By the way, I think the reason conservatives want all these babies to be born is that they simply like the idea of birth. That’s why so many of them have been born again. They can’t get enough of it.
TARZAN WOULD BE MORTIFIED
Here’s some more left-wing nonsense, this time from the environmentalists, the folks who gave us the rain forest. “Save the rain forest.” They decided to call it that because they needed to raise money, and they knew no one would give them money to save a jungle. “Save the jungle” doesn’t sound right. Same with swamp. “Save the swamp!” Not gonna work. Swamp became wetland! Nicer word. Sounds more fragile. “Save the wetlands.” Send money.
But I think the environmentalists still have their work cut out for them when it comes to global warming and the greenhouse effect. As I see it, these terms are far too pleasant for people to get all worked up about. For one thing, global is too all-embracing for Americans; it’s not selfish enough. “Isn’t globalization that thing that’s been stealing our jobs?” Global doesn’t make it. And warming is such a nice word. Who wouldn’t want a little warming?

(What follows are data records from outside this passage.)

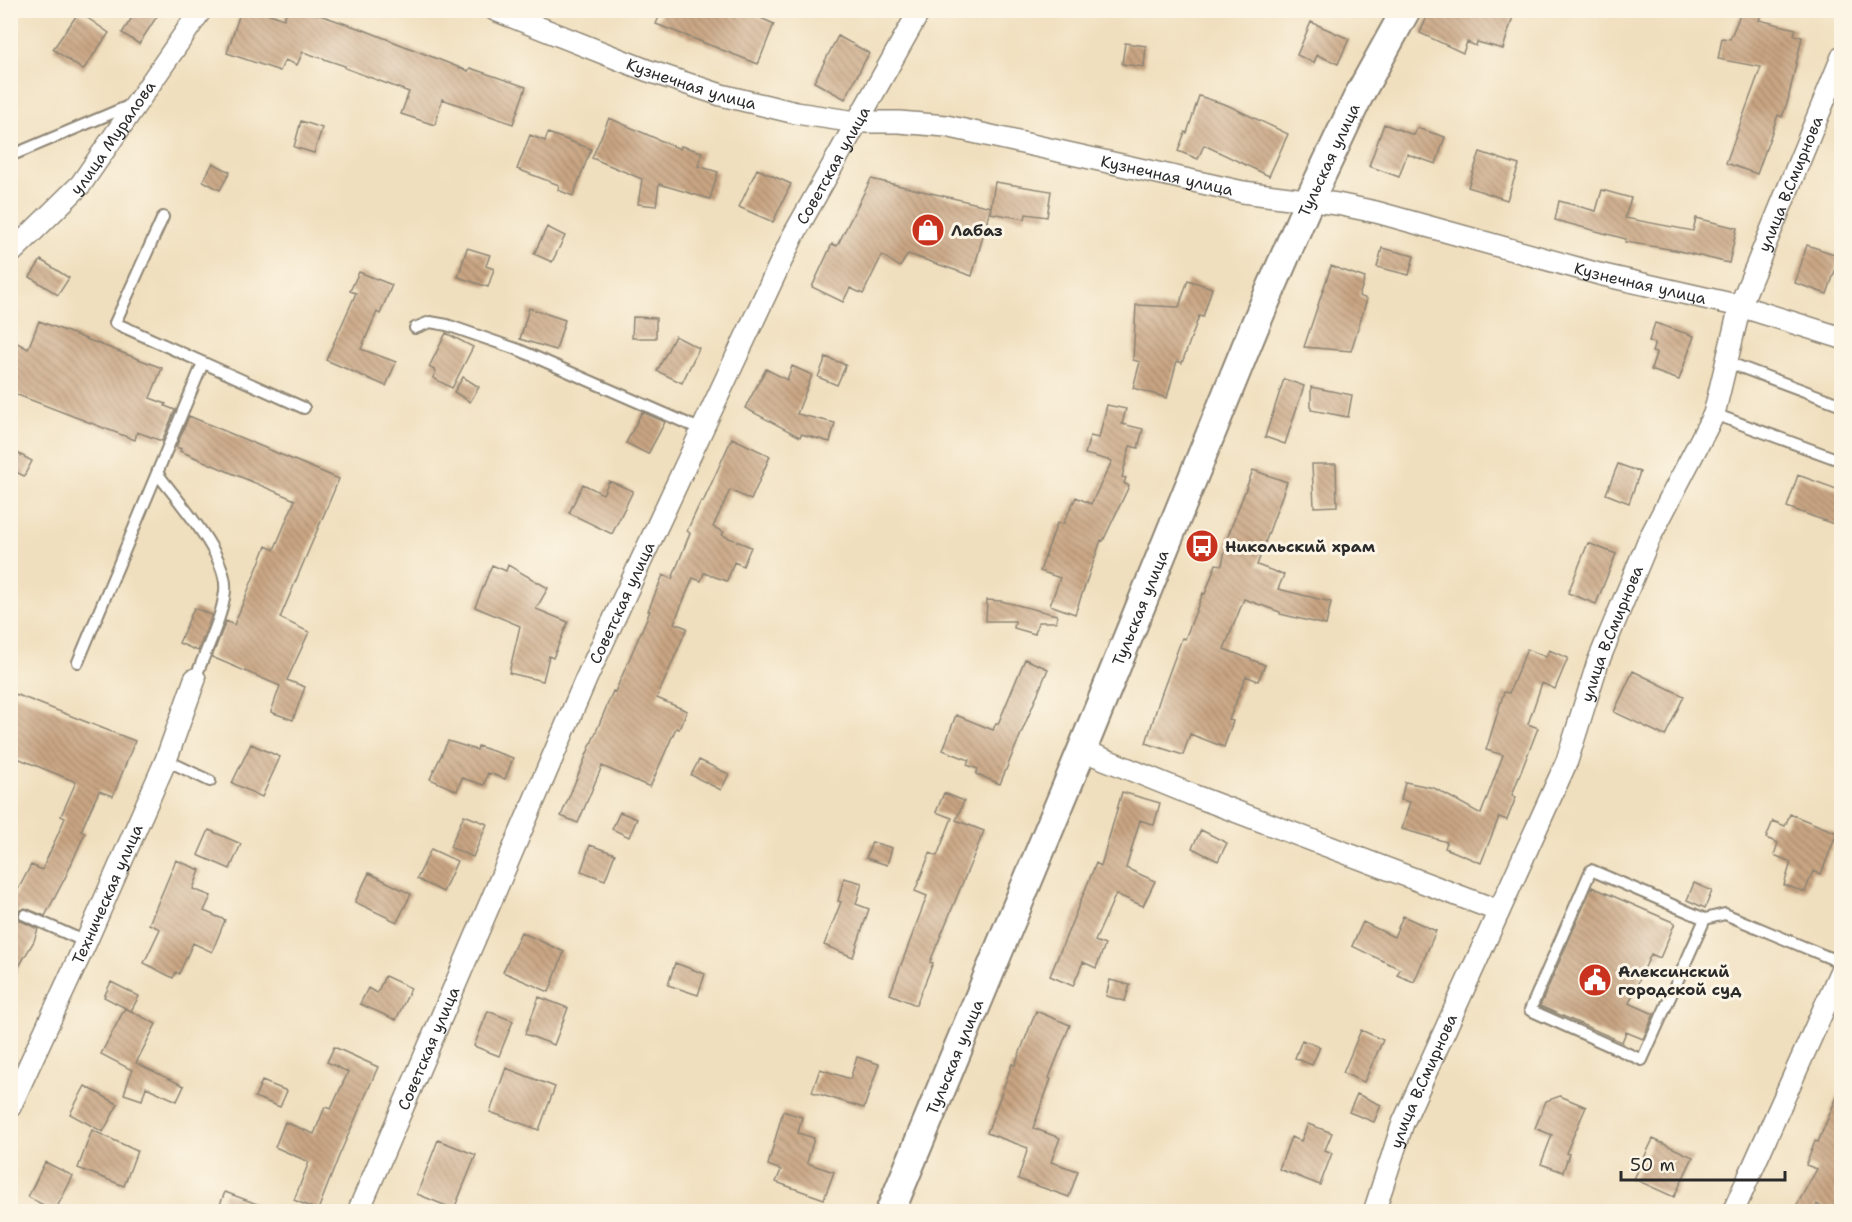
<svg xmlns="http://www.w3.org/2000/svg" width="1852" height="1222" font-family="'Shantell Sans',sans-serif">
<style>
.building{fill:url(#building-back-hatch)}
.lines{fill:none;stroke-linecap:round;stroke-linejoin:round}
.lane-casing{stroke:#8e8574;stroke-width:14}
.street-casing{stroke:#8e8574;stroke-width:24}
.secondary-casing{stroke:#8e8574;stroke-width:32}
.lane{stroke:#fff;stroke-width:10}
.street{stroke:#fff;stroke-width:21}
.secondary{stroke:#fff;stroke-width:28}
.labels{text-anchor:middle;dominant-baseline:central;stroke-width:6;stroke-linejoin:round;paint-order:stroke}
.street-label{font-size:16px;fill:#2b2b2b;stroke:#fcf5e5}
.poi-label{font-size:16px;font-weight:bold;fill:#2b2b2b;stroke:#fcf5e5;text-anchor:start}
</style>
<defs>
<pattern id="building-back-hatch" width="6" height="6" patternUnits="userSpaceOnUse" patternTransform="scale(1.5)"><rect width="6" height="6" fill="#c9a583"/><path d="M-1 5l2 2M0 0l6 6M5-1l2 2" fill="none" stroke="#a3876b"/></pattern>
</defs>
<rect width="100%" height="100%" fill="#fcf5e5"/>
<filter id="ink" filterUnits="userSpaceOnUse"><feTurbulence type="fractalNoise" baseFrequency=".0167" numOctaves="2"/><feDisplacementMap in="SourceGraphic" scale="12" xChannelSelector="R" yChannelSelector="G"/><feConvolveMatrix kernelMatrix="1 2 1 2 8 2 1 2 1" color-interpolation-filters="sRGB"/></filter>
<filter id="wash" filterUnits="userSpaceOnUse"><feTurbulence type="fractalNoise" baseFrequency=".008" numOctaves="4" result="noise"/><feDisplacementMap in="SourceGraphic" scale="24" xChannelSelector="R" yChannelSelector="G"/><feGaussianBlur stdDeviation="1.35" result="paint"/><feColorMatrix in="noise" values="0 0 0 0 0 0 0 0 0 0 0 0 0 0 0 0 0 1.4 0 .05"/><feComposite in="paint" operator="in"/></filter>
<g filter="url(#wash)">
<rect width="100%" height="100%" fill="#f0dfbe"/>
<g id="blocks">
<path class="building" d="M137,10H161L139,44L122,33Z
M241,10H259L284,19L287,10H305L364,30L468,71L470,68L526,87L513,124L442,99L435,125L401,114L409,92L345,68V66L303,52L297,65L285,60L280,71L227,53Z
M662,10H718L734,17L736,10H743L774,24L758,64L656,24Z
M1430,10H1515L1503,49L1477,42L1476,46L1467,42L1463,53L1420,33Z
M1742,10H1763L1759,20L1796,29L1794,35L1802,37L1788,100L1782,117L1778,115L1757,174L1726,163L1761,67L1718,59L1722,38L1730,39Z
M79,12L109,33L83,70L53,49Z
M1311,22L1349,39L1338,64L1317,55L1314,63L1297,55Z
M838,36L869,53L845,99L814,82Z
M1125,43L1146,46L1144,67L1122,64Z
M1199,96L1227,105L1288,134L1269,176L1204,145L1198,159L1178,151L1185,132L1187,133Z
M609,118L680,149L681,146L702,152L698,166L718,172L710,199L659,184L656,206L638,204L642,179L592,158Z
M301,121L322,128L314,153L294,147Z
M1384,124L1414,135L1417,128L1445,137L1436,164L1407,154L1399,177L1369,166Z
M548,133L591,149L573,196L558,190L559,185L517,169L530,135L545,141Z
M1480,152L1519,165L1507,200L1468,187Z
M213,163L230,172L220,190L203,181Z
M757,169L791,184L773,222L739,207Z
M871,179L991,207L972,276L908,254L900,267L882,255L863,294L850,288L843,302L812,287L832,244L837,246Z
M995,182L1051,191L1047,217L1026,214L1025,219L990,213Z
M1602,190L1631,198L1625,218L1693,231L1696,218L1737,228L1729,263L1675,250L1625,242L1626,239L1555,220L1559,201L1596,211Z
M547,227L565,236L552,262L534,254Z
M1807,245L1840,256L1827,294L1795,283Z
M467,248L490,255L486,266L494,269L488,287L458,277Z
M1382,248L1414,256L1409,275L1377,267Z
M41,260L69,278L58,295L30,277Z
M1331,266L1365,278L1359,296L1367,299L1351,351L1304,347Z
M359,272L392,285L380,314L377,312L361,349L396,362L386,386L326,360L356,293L350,291Z
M1188,280L1212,288L1203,317L1199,316L1182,363L1177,361L1167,398L1133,388L1140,362L1133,360L1136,305L1179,307Z
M529,308L565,320L556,350L520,339Z
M633,317L656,318V338H632Z
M39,321L162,368L150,398L166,404L165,406L175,410L162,441L137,432L135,440L10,392V339L28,349Z
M1655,323L1694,336L1679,380L1651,370L1656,353L1652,352L1655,343L1649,341Z
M446,333L473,347L452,388L433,378L436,371L429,367Z
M675,336L699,348L682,383L657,371Z
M826,357L846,365L837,385L818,377Z
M792,366L812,375L797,414L835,423L830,442L801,434L800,437L745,408L766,369L787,380Z
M463,377L479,387L470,402L454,392Z
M1284,379L1304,386L1285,444L1265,437Z
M1311,387L1352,395L1348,417L1311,410Z
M1107,405L1126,409L1122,424L1143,429L1138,448L1130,446L1122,477L1126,478L1124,483L1129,486L1103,541L1101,540L1075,614L1050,605L1060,578L1040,571L1057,523L1063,524L1076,497L1091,504L1112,461L1085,454L1090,436L1099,438Z
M642,412L665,422L648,454L626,443Z
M189,416L339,479L280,618L309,632L287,680L305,687L293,720L271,712L280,686L212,657L226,621L234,625L266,546L274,550L295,500L180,451L181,449L176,447Z
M732,438L770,456L751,500L730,490L713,527L724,532L722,535L751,547L743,566L734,562L727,581L704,573L701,581L693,578L674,623L687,628L657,698L687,711L679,729L676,728L650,787L602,766L578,823L561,816L613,691L615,692L650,611H648L663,575L672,579L690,533L687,531L701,501L703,502Z
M10,449L32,461L24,476L10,469Z
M1312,464H1336L1337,506L1314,507Z
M1618,464L1640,472L1629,503L1606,494Z
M1253,470L1287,482L1257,565L1284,575L1278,589L1331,602L1326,625L1280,614V612L1244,599L1224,649L1265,665L1258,681L1246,676L1229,720L1233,721L1224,747L1190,734L1183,755L1146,743L1160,698L1182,638L1185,639L1203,593L1205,594L1216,564L1222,565L1228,536Z
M1798,475L1842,491V527L1787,507Z
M609,481L633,491L612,534L569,513L583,484L603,494Z
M1588,543L1616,554L1596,604L1568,593Z
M492,565L506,571L508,565L548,588L536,609L568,622L553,658L549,656L543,681L509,673L520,626L475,607Z
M987,600L1001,601L1057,615L1056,622H1038L1035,634L1014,628L1015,621H986Z
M194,608L212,615L198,651L179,643Z
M1527,649L1546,657L1549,650L1568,658L1555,689L1542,683L1528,724L1538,728L1512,795L1516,797L1507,820L1499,817L1481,863L1445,848L1447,842L1402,829L1410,802L1401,800L1405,782L1434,788L1481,814L1503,755L1486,750L1504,692L1509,693Z
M1025,659L1048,669L1000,784L976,774L978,769L967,765L969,760L943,750L956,715L993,730L996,723L998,724Z
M1633,671L1684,696L1665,736L1614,712Z
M10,692L135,741L113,796L99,791L81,831L85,833L66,876L45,916L25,908L18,911L19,920L38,929L34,941L10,982V905L31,865L42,870L65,818L61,816L76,782L10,755Z
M448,741L477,750L478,746L513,758L505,779L488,773L484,785L462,778L457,791L430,779Z
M251,744L280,757L262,797L232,783Z
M699,760L729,774L721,790L691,775Z
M1122,792L1160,803L1154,825L1140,820L1126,868L1155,881L1143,906L1116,894L1095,941L1105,945L1096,968L1083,962L1073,986L1050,976L1096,863L1101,866Z
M944,793L964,801L956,820L984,831L930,962L933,963L916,1005L890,994L927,896L915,891L930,853L937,856L952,818L936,812Z
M620,812L637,819L629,837L612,829Z
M1790,814L1837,833L1821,874L1813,871L1805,892L1784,885L1791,862L1774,855L1778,843L1766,838L1773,821L1785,826Z
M464,815L487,824L473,857L450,847Z
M209,830L241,844L230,869L198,855Z
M1201,830L1227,843L1218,861L1192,848Z
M872,842L892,848L887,865L866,858Z
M590,845L615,854L605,880L581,871Z
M431,849L457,861L443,892L417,879Z
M176,860L200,870L193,889L211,896L204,911L225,920L212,952L193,943L179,974L176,972L173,978L144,963L160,929L149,924Z
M369,873L411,894L397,922L355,902Z
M844,878L862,883L856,904L869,909L853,957L824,945L841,902L838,901Z
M1694,883L1712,891L1705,908L1687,900Z
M1592,887L1675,923L1660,958L1651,954L1629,1003L1654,1014L1643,1039L1626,1032L1622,1042L1540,1006Z
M1403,916L1436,931L1414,982L1397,975L1400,969L1352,946L1363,922L1394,937Z
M521,932L564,952L549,992L503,972Z
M675,963L705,974L698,995L668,985Z
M385,976L411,988L396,1020L360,1004L368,988L377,993Z
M1110,980L1130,985L1125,1001L1106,996Z
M111,982L139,996L131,1011L104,997Z
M539,997L568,1008L554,1045L525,1034Z
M125,1008L156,1024L136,1063L184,1086L177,1101L146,1087L142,1100L124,1094L132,1070L101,1054Z
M488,1011L513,1021L499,1056L474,1046Z
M1036,1011L1070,1025L1049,1078L1051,1079L1033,1128L1060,1138L1051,1162L1078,1171L1069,1197L1018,1179L1028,1148L987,1133L1012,1064L1015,1065Z
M1361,1030L1383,1040L1364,1082L1343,1073Z
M1302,1040L1320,1047L1312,1065L1295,1058Z
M334,1047L378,1067L339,1156L318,1210L294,1200L309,1162L275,1147L285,1122L314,1134L325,1107L331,1109L348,1072L327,1062Z
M857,1057L879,1064L864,1108L812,1092L820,1069L850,1079Z
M506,1068L555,1087L539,1130L490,1112Z
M262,1081L287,1091L280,1107L255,1097Z
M85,1086L118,1104L103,1132L70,1114Z
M1841,1087L1842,1177L1835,1195L1841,1198L1834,1212H1830L1817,1204L1813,1212H1793L1817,1169L1806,1165L1815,1141L1818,1142Z
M1357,1094L1381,1105L1374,1122L1349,1112Z
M1560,1096L1586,1107L1566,1153L1569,1154L1563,1172L1541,1164L1552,1135L1535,1128L1546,1101Z
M783,1111L802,1117L798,1133L814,1138L807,1163L834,1172L824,1199L776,1182L781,1170L768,1165Z
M1308,1124L1332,1133L1325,1150L1332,1153L1320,1185L1279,1169L1291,1137L1301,1141Z
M92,1130L137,1151L124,1186L78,1168Z
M1653,1139L1693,1157L1674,1197L1634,1179Z
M438,1140L476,1155L454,1209L417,1194Z
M45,1162L73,1176L55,1211L28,1197Z
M225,1192L273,1210V1212H217Z"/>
</g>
</g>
<g filter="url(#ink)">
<use href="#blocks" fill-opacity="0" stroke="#8e8574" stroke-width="1.5"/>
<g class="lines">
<g class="lane-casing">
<path id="lane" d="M10,156L131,105
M163,217L115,323L304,408
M415,328L430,322L447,325L519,350L702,430
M1727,362L1842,405
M1714,414L1842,461
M157,473C178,501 229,557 225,591C222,619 205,652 195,679
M78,662L203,363
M166,760L210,781
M25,915L86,942
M1705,919L1642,1060L1530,1010L1591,870L1705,919L1725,914L1842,963"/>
</g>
<g class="street-casing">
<g id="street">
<path id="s1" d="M495,10L646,70L721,95L796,113L856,122H899L946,126L1243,192L1337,204L1376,212L1599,274L1740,306L1842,338"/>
<path id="s2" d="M10,254L81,184L201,10"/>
<path d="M1082,750L1195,796L1499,911"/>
<path id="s3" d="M10,1107L86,942L166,760L195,679"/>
<path id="s4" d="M358,1212L586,679L702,430L793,236L920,10"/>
<path id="s5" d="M1374,1212L1403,1123L1567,761L1598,662L1649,539L1714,414L1740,306L1842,57"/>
<path d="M1733,1212L1842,968"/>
</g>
</g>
<g class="secondary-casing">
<g id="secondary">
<path id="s6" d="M890,1212L1082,750L1253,330L1309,201L1359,95L1406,10"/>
</g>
</g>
<use href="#lane" class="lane"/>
<use href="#street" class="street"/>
<use href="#secondary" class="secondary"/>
</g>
</g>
<defs>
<g id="shop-disc" transform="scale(1.725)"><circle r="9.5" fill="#c8321e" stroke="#fcf5e5"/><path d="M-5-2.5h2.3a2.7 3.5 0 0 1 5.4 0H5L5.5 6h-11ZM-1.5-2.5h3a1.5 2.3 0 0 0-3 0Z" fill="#fff"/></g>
<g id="bus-disc" transform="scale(1.725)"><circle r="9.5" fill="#c8321e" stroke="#fcf5e5"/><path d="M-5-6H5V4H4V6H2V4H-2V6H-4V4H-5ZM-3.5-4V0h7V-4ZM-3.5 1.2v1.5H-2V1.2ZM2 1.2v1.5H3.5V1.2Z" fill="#fff"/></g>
<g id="civic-disc" transform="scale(1.725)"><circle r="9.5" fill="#c8321e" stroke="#fcf5e5"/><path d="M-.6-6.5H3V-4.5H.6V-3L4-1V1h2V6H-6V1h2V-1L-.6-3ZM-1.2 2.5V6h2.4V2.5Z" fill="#fff"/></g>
</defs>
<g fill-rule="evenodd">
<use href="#shop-disc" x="928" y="230"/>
<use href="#bus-disc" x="1202" y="546"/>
<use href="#civic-disc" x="1595" y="980"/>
</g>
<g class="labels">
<g class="street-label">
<text stroke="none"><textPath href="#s1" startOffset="210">Кузнечная улица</textPath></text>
<text stroke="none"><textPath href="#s2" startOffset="156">улица Муралова</textPath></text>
<text stroke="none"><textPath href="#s6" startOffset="1140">Тульская улица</textPath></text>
<text stroke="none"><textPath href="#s4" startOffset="1150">Советская улица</textPath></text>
<text stroke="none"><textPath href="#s1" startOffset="696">Кузнечная улица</textPath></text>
<text stroke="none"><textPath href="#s5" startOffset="1112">улица В.Смирнова</textPath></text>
<text stroke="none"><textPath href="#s1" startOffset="1182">Кузнечная улица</textPath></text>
<text stroke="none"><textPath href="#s4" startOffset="664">Советская улица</textPath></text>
<text stroke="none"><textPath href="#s6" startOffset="654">Тульская улица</textPath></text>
<text stroke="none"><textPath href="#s5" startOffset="626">улица В.Смирнова</textPath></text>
<text stroke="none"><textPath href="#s3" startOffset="234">Техническая улица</textPath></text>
<text stroke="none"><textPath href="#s4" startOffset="178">Советская улица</textPath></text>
<text stroke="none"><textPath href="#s6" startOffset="168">Тульская улица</textPath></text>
<text stroke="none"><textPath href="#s5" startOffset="140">улица В.Смирнова</textPath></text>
</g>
<g class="poi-label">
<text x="951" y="230">Лабаз</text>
<text x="1225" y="546">Никольский храм</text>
<text x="1618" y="971">Алексинский<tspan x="1618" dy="18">городской суд</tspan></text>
</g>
</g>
<rect width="1852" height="1222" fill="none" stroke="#fcf5e5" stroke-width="36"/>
<path d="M1621 1171v9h164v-9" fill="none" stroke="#2b2b2b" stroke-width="3"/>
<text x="1630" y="1171" font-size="18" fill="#2b2b2b" stroke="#fcf5e5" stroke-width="4.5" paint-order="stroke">50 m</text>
</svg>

Similarly, greenhouse effect will never do. A greenhouse is full of plants and flowers, full of life and growth. Green equals life, house equals shelter. The greenhouse effect sounds like something that gives you life and shelter and growth. You’re never gonna turn something like that into a villain.
And the environmentalists have another language problem, this one concerning nuclear energy: meltdowns. They like to warn us about meltdowns. But a meltdown sounds like fun, doesn’t it? It sounds like some kind of cheese sandwich. “Would you like some fries with that meltdown?”
EUPHEMISMS: POLITICAL-INTEREST GROUPS
A Few Afterthoughts
Here is more of the distorted language of political persuasion:
• Conservatives oppose gun control. Liberals know control is a negative word, so they call it gun safety. That’s about what you’d expect, but it’s hard to find words to describe the following distortion: some of the pro-gun people are referring to gun control as victim disarmament. Isn’t that stunning? Victim disarmament! It takes your breath away. Like a gun.
• Liberals call it affirmative action; conservatives are less positive. They refer to government-mandated quotas, racial preferences and unfair set-asides.
• Rich Republicans want to keep their money in the family, and so the Republican party began to call the inheritance tax (a pro-tax term) the estate tax (a neutral
term), which they later changed to the death tax (an anti-tax term).
• When liberals talk about spending, they call it investing or funding. Funding means spending money. “We need to do more to fund education.” On the other side of the ledger, when Republicans need to raise taxes, they call it revenue enhancement.
• The energy criminals now refer to oil drilling as oil exploration. Instead of Mobil and Exxon, they’d rather you picture Lewis and Clark.
• When the original Enron story was developing, Bush’s people referred to the crimes as violations. They said a review might be necessary, but not an investigation. So I guess if the other guys do it, it’s a crime that should be investigated, but if your guys do it, it’s a violation that should be reviewed.